(Opdracht): Pak de tekst over de menstruatiecyclus op na de laatste zin en schrijf er een vervolg op.

(Gegeven fragment):
══════════
De menstruatiecyclus
De menstruatiecyclus is een onderdeel van het vrouwelijke voortplantingssysteem. Hormonaal wordt de cyclus verdeeld in twee delen: de
folliculaire fase en de
luteale fase. In de folliculaire fase wordt een blaasje gevuld met vocht waarin de eicel groeit. De baarmoeder wordt voorbereid op het binnendringen van een bevruchte eicel en wanneer de eicel een bepaalde grootte heeft bereikt, zal de follikel gaan springen, dit wordt ook wel de eisprong of ovulatie genoemd. Dan begint de luteale fase. De follikel is gesprongen en de eicel is verdwenen. Dit wordt ook wel het gele lichaam genoemd en deze produceert hormonen. Het baarmoederslijmvlies wordt klaargemaakt voor innesteling van een embryo. Indien er geen bevruchting plaats vindt, zal het slijmvlies worden afgestoten door de baarmoeder, waardoor er een menstruatie ontstaat.
══════════
(Opgeslagen records):
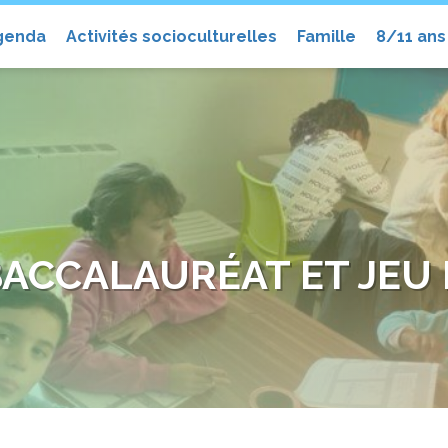
el
genda
Activités socioculturelles
Famille
8/11 ans
BACCALAURÉAT ET JEU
══════════
(Antwoord):
Wat PMS is
Premenstrueel syndroom zijn klachten die voorkomen voordat je ongesteld moet worden. Het vindt plaats in de tweede helft van de menstruatiecyclus. Ongeveer een kwart van de vrouwen heeft klachten voor of tijdens de menstruatie, maar ongeveer vijf procent heeft PMS. Deze vrouwen voelen zich niet lekker voordat ze ongesteld moeten worden en meestal verdwijnen de klachten weer als de menstruatie begint. Bij sommige vrouwen houden de klachten nog de eerste dagen van de menstruatie aan. Na een periode van minimaal een week zonder klachten, komen ze vaak weer terug. De klachten kunnen zo hevig zijn, dat het dit het leven van iemand behoorlijk kan verstoren. PMS komt met name voor bij vrouwen die kinderen hebben gehad of die ouder zijn dan 30 jaar. Jonge vrouwen hebben er over het algemeen minder last van.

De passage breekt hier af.